Words shape space. This idea of space we tend to limit to the physical, but space includes the virtual and intangible, such as social space, and psychic, emotional and spiritual space.
The Internet created a whole new realm, a virtual space, alive and organic and full of energy.
Any virtual, intangible space lives inside language. While an animal in the wild stakes out its territory with physical marking out of its boundary, and guards such with care and cunning, us humans use the tool of language to design our social space, referring to this with the word “society”.
Society is therefore the social space we create, generate and design. The Guyanese nation is a social space, much more than a physical country. The concept that we make up a unique nation means that we build a society, a social space.
It’s fascinating to study this aspect of life, our use of language to build civilization. For example, the Internet uses the binary language of numbers – series of ones and zeros – to create and design its global space through computer programming. We negotiate the physical world using the 26 letters of the alphabet, we who use English as our language tool.
So the idea that words shape space is a given. The words we think shape our cognitive, thinking space, and neurosurgeons have studied how words shape the development of the brain. That’s why we talk gently to babies. Harsh, violent talk to a baby would cause irreparable mental-health damage.
This idea of the value of words in designing our social space hits home with telling impact when we consider our rate of illiteracy.
Our illiteracy is really our inability to master our mother-tongue, the English language.
A people who refuse to read literate essays and stories, or cannot read, who, in other words, cannot increase their repertoire of vocabulary and deepen their reservoir of word-knowledge, that essential life tool for thinking, talking and sharing ideas and knowledge, cannot design a workable, efficient, sophisticated social space.
This, for example, is the simple difference between a home of educated people, of good readers, and a home of semi- or non-educated types.
One aspect of the developed world in North America, Europe and Asia that much of the under-developed world overlooks is this impact of language on society.
In Canada or the US or England, or anywhere in Europe, people talk well, forming structured sentences, and using an astonishing array of vocabulary, able to understand and self-express with efficiency and self-power.
This essential life skill, of using language with a high level of efficiency, cultivates two important skills for successful personal living: understanding and expression.
In school we learn these two skills as subjects, called Comprehension and Composition. But the Guyanese society fails today to incorporate comprehension and composition skills into daily living, as essential life skills.
Thus, one impact of our widespread illiteracy is that we harbour a society unable to comprehend its own reality, or understand itself, and to compose solutions, or express itself with introspective quality.
This is the kind of thing we’ve got to start talking about in this nation.

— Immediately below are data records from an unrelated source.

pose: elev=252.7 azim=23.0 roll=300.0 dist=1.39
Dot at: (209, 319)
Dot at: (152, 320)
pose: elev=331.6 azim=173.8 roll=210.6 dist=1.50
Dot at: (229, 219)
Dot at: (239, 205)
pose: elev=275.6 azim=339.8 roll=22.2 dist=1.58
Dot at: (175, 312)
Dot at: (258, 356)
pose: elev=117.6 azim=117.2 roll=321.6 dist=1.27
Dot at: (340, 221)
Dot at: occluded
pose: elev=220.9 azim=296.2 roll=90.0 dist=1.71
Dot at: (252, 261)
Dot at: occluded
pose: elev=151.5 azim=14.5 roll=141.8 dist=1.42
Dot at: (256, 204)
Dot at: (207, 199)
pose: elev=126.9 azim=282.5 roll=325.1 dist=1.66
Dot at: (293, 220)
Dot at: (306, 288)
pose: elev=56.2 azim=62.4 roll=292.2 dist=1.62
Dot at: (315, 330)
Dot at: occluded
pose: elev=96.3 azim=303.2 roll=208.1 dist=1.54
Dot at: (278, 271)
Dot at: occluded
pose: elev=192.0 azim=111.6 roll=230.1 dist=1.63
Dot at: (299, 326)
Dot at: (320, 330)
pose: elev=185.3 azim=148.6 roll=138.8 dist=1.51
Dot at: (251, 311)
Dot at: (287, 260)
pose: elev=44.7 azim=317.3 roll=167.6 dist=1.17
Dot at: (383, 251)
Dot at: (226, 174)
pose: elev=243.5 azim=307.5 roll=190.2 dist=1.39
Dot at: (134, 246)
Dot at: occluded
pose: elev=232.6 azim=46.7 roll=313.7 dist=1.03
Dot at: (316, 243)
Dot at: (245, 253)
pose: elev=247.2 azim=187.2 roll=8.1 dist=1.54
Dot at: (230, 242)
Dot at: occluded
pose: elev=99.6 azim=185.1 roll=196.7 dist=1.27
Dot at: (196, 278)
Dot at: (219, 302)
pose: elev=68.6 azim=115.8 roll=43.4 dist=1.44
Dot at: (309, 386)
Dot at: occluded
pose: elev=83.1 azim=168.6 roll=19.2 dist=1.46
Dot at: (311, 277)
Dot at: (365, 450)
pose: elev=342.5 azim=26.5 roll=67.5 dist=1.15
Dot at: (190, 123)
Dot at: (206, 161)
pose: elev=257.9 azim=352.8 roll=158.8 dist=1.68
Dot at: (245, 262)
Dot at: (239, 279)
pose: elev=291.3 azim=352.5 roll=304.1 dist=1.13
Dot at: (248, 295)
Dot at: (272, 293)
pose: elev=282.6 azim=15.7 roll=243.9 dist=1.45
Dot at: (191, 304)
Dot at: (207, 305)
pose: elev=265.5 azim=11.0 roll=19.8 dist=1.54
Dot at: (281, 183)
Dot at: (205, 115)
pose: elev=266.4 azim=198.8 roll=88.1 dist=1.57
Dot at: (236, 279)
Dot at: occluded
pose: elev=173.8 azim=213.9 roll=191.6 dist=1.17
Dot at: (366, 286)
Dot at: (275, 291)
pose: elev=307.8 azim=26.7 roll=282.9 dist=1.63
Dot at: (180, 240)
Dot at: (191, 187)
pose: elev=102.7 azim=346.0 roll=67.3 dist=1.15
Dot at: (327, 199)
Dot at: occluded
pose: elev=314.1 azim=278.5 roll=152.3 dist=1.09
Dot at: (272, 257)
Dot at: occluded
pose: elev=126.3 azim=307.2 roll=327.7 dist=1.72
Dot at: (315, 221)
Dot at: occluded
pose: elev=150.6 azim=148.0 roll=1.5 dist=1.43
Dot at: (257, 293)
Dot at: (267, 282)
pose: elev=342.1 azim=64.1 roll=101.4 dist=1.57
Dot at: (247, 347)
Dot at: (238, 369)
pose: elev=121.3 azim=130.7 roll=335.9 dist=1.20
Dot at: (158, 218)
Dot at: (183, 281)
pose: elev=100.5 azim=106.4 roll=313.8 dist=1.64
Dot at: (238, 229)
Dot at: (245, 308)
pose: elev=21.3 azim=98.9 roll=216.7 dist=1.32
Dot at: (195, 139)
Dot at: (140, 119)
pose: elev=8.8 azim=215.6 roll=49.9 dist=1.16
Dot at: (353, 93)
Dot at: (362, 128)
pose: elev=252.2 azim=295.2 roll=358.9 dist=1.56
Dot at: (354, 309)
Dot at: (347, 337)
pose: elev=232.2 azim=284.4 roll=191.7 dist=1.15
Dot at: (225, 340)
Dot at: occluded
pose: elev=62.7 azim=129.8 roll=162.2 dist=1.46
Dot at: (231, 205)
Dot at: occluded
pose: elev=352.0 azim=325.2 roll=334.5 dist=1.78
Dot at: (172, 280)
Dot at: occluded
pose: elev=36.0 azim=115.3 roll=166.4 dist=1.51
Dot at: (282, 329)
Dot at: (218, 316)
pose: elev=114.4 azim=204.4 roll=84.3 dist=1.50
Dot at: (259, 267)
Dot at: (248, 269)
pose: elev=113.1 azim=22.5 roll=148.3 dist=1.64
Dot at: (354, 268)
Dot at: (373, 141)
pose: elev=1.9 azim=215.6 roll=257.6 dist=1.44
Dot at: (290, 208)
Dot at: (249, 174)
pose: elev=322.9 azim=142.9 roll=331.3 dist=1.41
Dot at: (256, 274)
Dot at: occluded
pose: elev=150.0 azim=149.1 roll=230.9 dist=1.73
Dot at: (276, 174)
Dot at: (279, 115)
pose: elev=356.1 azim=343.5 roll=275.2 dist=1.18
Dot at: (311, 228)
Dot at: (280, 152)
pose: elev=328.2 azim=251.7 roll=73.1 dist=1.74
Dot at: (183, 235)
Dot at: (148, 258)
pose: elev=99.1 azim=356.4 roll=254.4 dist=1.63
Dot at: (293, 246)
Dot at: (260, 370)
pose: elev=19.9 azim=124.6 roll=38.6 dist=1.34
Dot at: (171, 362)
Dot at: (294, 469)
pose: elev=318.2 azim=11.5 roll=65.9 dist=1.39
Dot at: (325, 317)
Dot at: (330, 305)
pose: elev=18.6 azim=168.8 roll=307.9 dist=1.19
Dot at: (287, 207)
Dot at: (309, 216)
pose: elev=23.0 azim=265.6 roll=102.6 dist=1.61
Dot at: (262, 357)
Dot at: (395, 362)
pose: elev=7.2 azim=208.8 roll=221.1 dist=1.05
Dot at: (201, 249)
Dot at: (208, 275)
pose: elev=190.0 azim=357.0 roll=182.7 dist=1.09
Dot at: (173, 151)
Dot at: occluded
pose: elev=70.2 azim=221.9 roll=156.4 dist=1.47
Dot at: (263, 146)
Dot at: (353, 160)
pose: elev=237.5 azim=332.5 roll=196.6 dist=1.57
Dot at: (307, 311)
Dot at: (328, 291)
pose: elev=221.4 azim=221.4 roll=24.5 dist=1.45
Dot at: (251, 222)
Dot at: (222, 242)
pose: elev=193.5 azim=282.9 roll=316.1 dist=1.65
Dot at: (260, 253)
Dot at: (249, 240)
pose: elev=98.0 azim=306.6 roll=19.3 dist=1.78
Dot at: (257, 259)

Our media landscape gets caught in the social trap of this society of degenerated talk that lacks language efficiency, and so the problem perpetuates.
Once we recognize and accept that this simple formula offers us a long highway to the future of achieving the Guyana Dream, we’ve got to construct the pathway to accommodate the Guyanese citizen on this journey.
First, once we get the idea that words generate social space, or build society, we must develop tools to expand the national vocabulary, the words people use to think and talk.
Then, with the Guyanese citizen ready to step out in public full of the self-confidence of personal development, able to talk in well-formed sentences, skilled in understanding his or her environment and others, capable and experienced at thinking on his or her feet to be solutions-driven, in other words, to be creative in self-expression, then we proceed to generate a particular kind of social space as the Guyanese nation.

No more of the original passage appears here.